Los dos furtivos eran la pesadilla de los guardas jurados, pero Toño y Genín a quien temían era al ganado bravo que pastaba en las praderas de la dehesa, pero con viento buscaba cobijo en la espesura, donde cazaban ellos.

Una tarde de verano se sentaron, y hablando se les hizo de noche. De regreso, oyeron ruido en la oscuridad, y entrevieron una sombra moverse. El toro se irguió sobresaltado; después se alejó perezoso, pisoteando el monte bajo. Pero al lado, otro se quedó. De frente, encampanado, a unos diez metros. No podían tratar de espantarlo ni correr. La res brava acosada siente miedo, y a la mínima se arranca. Sin sitio donde resguardarse, tocaba quedarse quietos, como tancredos.

La noche era oscura. Se sentaron entre las jaras, frente al toro inmóvil. Tardaron en atreverse a fumar, cuidando de tapar el extremo de la pava. Lejos, la sierra no se distinguía del cielo negro. Se oía el rumor de la fronda de las encinas agitada por el viento.
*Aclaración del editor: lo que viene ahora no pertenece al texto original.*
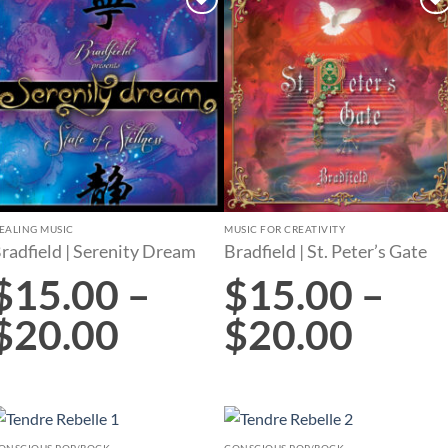
Add to
Add to
wishlist
wishlist
EALING MUSIC
MUSIC FOR CREATIVITY
radfield | Serenity Dream
Bradfield | St. Peter’s Gate
$
15.00
–
$
15.00
–
$
20.00
$
20.00
ONSCIOUS POP/ROCK
CONSCIOUS POP/ROCK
Algún mugido lejano, el graznido de una corneja, el aleteo de una torcaz que pasaba veloz. “Está muy quieto” dijo Genín. “Tengo un cartucho de postas. Mas le vale no moverse”, dijo Toño.
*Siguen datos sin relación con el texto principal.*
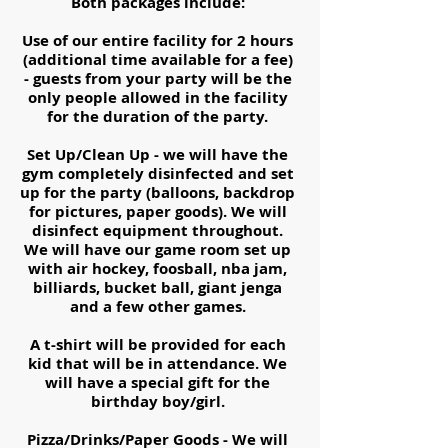
Both packages include:
Use of our entire facility for 2 hours
(additional time available for a fee)
- guests from your party will be the
only people allowed in the facility
for the duration of the party.
Set Up/Clean Up - we will have the
gym completely disinfected and set
up for the party (balloons, backdrop
for pictures, paper goods). We will
disinfect equipment throughout.
We will have our game room set up
with air hockey, foosball, nba jam,
billiards, bucket ball, giant jenga
and a few other games.
A t-shirt will be provided for each
kid that will be in attendance. We
will have a special gift for the
birthday boy/girl.
Pizza/Drinks/Paper Goods - We will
De la guerra civil hacía casi dos años, pero tenían imágenes vívidas del frente. Hablaban en susurro. Genín estuvo en el Ebro, y repasó a los compañeros muertos. Toño, que aguantó en Madrid, le habló de Lucía, como siempre. Lo del requeté con el que se lio, y que no había vuelto a verla. Y todas las noches se acordaba de cómo le besaba. Echó un trago de la bota de vino y encendió otro cigarrillo. Dio una calada y acercó la muñeca. Las cuatro. En una hora amanecería.

Por el este, la bóveda del cielo empezó a clarear, y la silueta del toro se iba perfilando. De tanto fijar la vista veían formas que después cambiaban. Tenían el cuerpo entumecido de la misma postura. Toño dijo que el bicho tenía mirada asesina; Genín, que cómo le veía los ojos.

Al cabo, Toño se calló y escudriñó la sombra, concentrado. Despacio, se puso en pie y avanzó hacia al toro. ¡Qué coño haces! Gritó Genín. Toño llegó hasta donde seguía quieto el animal. Asió unas ramas, las sacudió, y el chaparro amenazante se cimbreó. Después se dejó caer al suelo boca arriba, y al fin respiró hondo.